# wireless bcm43xx firmware eth1

## damoncf

I am attempting to get my wireless up and running.  I have follwed this guide: https://forums.gentoo.org/viewtopic-t-409194.html

so far and have used the suggested wl_apsta.o with fwcutter as it said in the guide.  When I get to the point of bringing up eth1 I get the following:

```

localhost fwcutter # ifconfig eth1 up

SIOCSIFFLAGS: No such file or directory

   
```

I then checked my dmesg and found

```

bcm43xx: Error: Microcode "bcm43xx_microcode5.fw" not available or load failed.

ieee80211_crypt: unregistered algorithm 'NULL'

ieee80211_crypt: registered algorithm 'NULL'

ieee80211: 802.11 data/management/control stack, git-1.1.7

ieee80211: Copyright (C) 2004-2005 Intel Corporation <jketreno@linux.intel.com>

bcm43xx driver 0.0.1

bcm43xx: Error: Microcode "bcm43xx_microcode5.fw" not available or load failed.

   
```

If any other info is needed I will post it.  Some of you may know that I have been working on this for a while and have a few threads out there.  I really do want to learn this stuff to get my  wireless up and running as well as to be able to make sure that no one else has to go through all of this.

Thx

Damon

----------

## prometheanfire

Welcome to the club.  I have the same laptop and the same problem.
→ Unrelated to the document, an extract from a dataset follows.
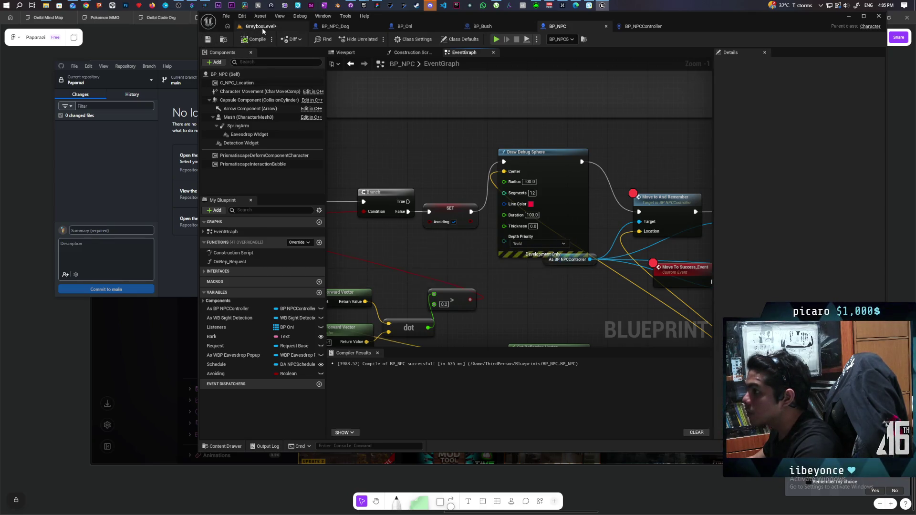
click(262, 27)
click(377, 41)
Quick question, Do you have the card with bluetooth?

----------

## damoncf

Yes I do have bluetooth as well.  My Kinfocenter is telling me it (BT) is setup on the usb somewhere though.  The wifi card is showing up under my pci info.  I unfortunatley do not have anything bluetooth to test its ability yet.  I can only guess that by my dmesg that it is working ok.

Damon

----------

## Adrien

Hi!   :Smile: 

Are you sure the firmware is properly installed?

You may have a look at this too: https://forums.gentoo.org/viewtopic-t-410240-start-25.html

----------

## damoncf

After reading through those postings I have to ask if there is a specific firmware driver that will run a x86-64 machine.  I am running a full 64bit os.  Not sure if that makes a difference or not.  In the tutorial I linked to above it says that I could choose any and sugested the one that I chose.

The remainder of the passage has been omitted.